**What the exercise asks**
Show each line of the material below that contains the string "operationType". Matching is case-sensitive.

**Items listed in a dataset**
####################
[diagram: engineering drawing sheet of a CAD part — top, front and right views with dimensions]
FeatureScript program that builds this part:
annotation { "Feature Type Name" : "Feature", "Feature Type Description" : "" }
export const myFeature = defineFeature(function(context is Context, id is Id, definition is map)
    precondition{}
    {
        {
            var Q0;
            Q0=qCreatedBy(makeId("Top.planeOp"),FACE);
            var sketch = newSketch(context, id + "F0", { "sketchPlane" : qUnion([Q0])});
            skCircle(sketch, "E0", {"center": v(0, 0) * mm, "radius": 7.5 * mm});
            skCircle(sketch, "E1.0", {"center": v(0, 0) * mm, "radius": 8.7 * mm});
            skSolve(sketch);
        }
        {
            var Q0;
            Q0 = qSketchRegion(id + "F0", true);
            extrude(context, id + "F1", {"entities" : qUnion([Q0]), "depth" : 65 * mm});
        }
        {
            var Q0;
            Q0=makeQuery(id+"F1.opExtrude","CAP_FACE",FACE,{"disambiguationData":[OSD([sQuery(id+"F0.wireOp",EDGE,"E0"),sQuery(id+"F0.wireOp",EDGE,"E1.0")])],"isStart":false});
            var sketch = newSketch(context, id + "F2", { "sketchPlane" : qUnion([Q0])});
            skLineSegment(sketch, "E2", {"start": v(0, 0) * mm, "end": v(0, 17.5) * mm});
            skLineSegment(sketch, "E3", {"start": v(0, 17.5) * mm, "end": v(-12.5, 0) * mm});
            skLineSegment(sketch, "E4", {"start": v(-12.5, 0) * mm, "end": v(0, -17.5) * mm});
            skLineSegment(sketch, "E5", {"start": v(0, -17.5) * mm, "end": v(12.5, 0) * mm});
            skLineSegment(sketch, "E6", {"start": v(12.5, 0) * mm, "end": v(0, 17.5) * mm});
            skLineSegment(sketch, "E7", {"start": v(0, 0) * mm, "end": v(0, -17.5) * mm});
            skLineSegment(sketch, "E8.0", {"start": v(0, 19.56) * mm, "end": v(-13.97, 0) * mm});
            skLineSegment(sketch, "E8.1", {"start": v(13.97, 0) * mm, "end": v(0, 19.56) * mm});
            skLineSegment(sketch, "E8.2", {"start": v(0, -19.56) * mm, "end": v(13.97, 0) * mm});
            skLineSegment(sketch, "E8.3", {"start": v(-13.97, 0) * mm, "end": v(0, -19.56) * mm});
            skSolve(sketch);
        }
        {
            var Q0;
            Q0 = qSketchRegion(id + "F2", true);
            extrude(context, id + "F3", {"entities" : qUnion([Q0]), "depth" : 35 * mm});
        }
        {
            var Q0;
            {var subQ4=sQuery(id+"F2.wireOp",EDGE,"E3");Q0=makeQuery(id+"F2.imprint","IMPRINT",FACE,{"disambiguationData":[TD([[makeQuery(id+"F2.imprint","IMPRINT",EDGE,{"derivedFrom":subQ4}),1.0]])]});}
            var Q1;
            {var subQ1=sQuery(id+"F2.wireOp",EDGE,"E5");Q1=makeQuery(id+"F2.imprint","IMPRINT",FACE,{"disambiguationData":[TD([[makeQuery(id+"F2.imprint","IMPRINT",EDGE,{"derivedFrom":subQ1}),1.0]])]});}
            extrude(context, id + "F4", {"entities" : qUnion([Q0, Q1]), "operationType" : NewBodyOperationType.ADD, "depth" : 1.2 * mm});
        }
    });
####################
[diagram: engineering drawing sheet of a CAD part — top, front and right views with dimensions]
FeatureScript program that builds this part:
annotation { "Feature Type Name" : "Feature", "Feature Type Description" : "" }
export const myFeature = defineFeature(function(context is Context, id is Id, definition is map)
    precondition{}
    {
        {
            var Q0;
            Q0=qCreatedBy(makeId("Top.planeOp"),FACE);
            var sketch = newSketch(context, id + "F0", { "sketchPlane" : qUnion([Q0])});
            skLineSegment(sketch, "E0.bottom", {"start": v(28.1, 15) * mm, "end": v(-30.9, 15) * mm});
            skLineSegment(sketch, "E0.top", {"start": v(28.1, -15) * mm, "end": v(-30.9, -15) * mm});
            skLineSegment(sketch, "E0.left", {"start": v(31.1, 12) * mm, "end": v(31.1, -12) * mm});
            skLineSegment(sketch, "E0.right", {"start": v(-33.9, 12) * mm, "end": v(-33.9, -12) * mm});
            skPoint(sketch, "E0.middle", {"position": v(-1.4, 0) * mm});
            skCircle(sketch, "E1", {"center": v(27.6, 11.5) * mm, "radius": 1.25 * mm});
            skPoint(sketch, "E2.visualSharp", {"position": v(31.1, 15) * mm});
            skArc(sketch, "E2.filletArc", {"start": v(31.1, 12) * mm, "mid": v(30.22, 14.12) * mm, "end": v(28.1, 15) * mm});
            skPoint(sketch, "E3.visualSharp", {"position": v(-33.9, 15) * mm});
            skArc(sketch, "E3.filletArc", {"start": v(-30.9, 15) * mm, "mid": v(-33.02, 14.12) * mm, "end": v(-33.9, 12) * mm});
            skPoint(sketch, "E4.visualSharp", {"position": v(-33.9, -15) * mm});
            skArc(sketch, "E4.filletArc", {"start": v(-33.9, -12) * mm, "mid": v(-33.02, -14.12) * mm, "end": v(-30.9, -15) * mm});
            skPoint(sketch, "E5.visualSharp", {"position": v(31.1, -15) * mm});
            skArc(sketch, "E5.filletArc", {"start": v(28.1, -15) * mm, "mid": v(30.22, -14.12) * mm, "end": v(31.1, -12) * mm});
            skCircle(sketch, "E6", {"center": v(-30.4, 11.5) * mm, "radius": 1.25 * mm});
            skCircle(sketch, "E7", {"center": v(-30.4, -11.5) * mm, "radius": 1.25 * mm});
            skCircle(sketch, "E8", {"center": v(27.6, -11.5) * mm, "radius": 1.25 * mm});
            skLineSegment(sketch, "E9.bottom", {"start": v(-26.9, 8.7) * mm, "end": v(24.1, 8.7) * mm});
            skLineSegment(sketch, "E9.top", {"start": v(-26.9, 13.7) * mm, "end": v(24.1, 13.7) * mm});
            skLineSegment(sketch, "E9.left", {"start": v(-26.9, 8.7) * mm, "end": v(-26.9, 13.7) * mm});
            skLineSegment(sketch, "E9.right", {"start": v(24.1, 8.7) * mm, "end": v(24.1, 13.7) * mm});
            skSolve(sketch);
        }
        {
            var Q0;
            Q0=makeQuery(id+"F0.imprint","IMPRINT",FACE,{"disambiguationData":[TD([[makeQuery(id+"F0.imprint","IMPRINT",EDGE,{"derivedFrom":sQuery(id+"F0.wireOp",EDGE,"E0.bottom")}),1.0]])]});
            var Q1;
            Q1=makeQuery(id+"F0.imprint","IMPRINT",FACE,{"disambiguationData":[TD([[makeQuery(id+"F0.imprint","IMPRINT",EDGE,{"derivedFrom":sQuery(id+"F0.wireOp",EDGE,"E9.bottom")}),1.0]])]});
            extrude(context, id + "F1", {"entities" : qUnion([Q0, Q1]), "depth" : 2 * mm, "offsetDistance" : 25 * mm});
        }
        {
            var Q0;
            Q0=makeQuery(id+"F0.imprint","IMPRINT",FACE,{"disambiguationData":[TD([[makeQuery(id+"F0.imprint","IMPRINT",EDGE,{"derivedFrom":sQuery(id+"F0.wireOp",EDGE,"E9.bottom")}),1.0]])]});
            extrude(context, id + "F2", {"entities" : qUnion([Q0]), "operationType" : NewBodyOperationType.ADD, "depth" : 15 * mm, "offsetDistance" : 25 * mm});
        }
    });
####################
**Answer to this exercise**
            extrude(context, id + "F4", {"entities" : qUnion([Q0, Q1]), "operationType" : NewBodyOperationType.ADD, "depth" : 1.2 * mm});
            extrude(context, id + "F2", {"entities" : qUnion([Q0]), "operationType" : NewBodyOperationType.ADD, "depth" : 15 * mm, "offsetDistance" : 25 * mm});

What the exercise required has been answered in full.